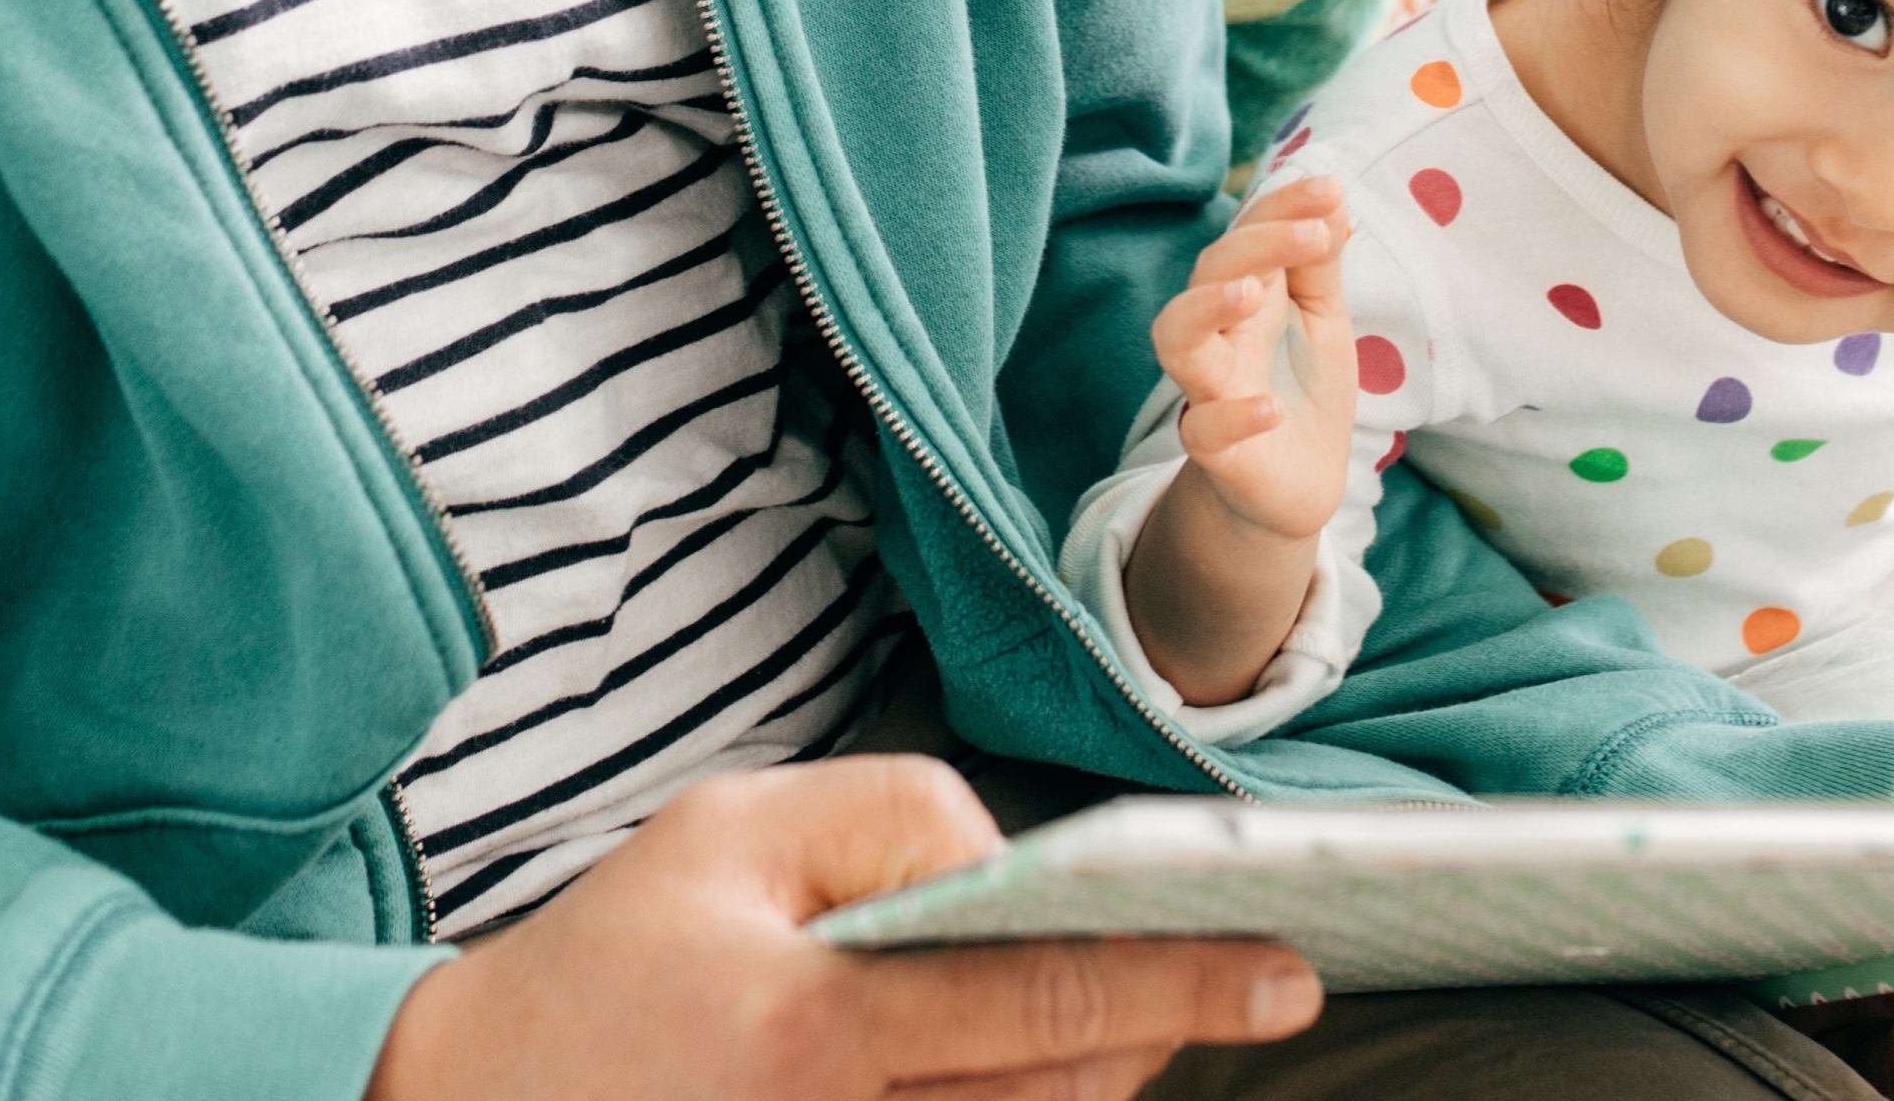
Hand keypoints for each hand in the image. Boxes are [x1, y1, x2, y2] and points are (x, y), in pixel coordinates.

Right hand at [365, 754, 1318, 1100]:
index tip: (1287, 967)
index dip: (1181, 984)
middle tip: (1251, 979)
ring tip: (1152, 1021)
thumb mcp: (724, 836)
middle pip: (1065, 1098)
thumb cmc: (606, 964)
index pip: (1044, 1002)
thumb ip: (883, 820)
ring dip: (1107, 1085)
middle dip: (1170, 1034)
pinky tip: (1064, 1077)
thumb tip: (1006, 860)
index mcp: (816, 1026)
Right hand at [1149, 178, 1354, 542]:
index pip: (1251, 233)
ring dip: (1206, 309)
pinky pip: (1203, 431)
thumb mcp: (1323, 319)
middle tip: (1312, 233)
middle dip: (1254, 244)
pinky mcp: (1217, 450)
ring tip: (1249, 294)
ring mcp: (1212, 388)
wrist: (1299, 484)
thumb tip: (1334, 198)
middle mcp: (1221, 333)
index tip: (1330, 187)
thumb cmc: (1303, 387)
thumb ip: (1320, 264)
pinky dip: (1233, 417)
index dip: (1282, 205)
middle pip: (1210, 272)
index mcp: (1250, 293)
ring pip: (1177, 340)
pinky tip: (1269, 409)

++++++++

## YOUR GOAL
Hand over the entries again, exactly as written and without the pictures.

## YOUR RESPONSE
Hand keypoints for each hand in the image. Boxes are [x1, y1, x2, y2] and points are (x, y), in pixel coordinates.

Right hand at [365, 754, 1318, 1100]:
index tip: (1287, 967)
index dip: (1181, 984)
middle tip: (1251, 979)
ring tip: (1152, 1021)
thumb mcp: (724, 836)
middle pip: (1065, 1098)
thumb cmc: (606, 964)
index pip: (1044, 1002)
thumb ip: (883, 820)
ring dip: (1107, 1085)
middle dip: (1170, 1034)
pinky tip: (1064, 1077)
thumb tip: (1006, 860)
index mcp: (816, 1026)
Right hand at [1149, 178, 1354, 542]:
index pip: (1251, 233)
ring dip: (1206, 309)
pinky pip: (1203, 431)
thumb mcp: (1323, 319)
middle tip: (1312, 233)
middle dip: (1254, 244)
pinky mcp: (1217, 450)
ring tip: (1249, 294)
ring mcp: (1212, 388)
wrist: (1299, 484)
thumb tip: (1334, 198)
middle mcp: (1221, 333)
index tip: (1330, 187)
thumb cmc: (1303, 387)
thumb ip: (1320, 264)
pinky dip: (1233, 417)
index dip: (1282, 205)
middle pip: (1210, 272)
index mcp: (1250, 293)
ring pip: (1177, 340)
pinky tip: (1269, 409)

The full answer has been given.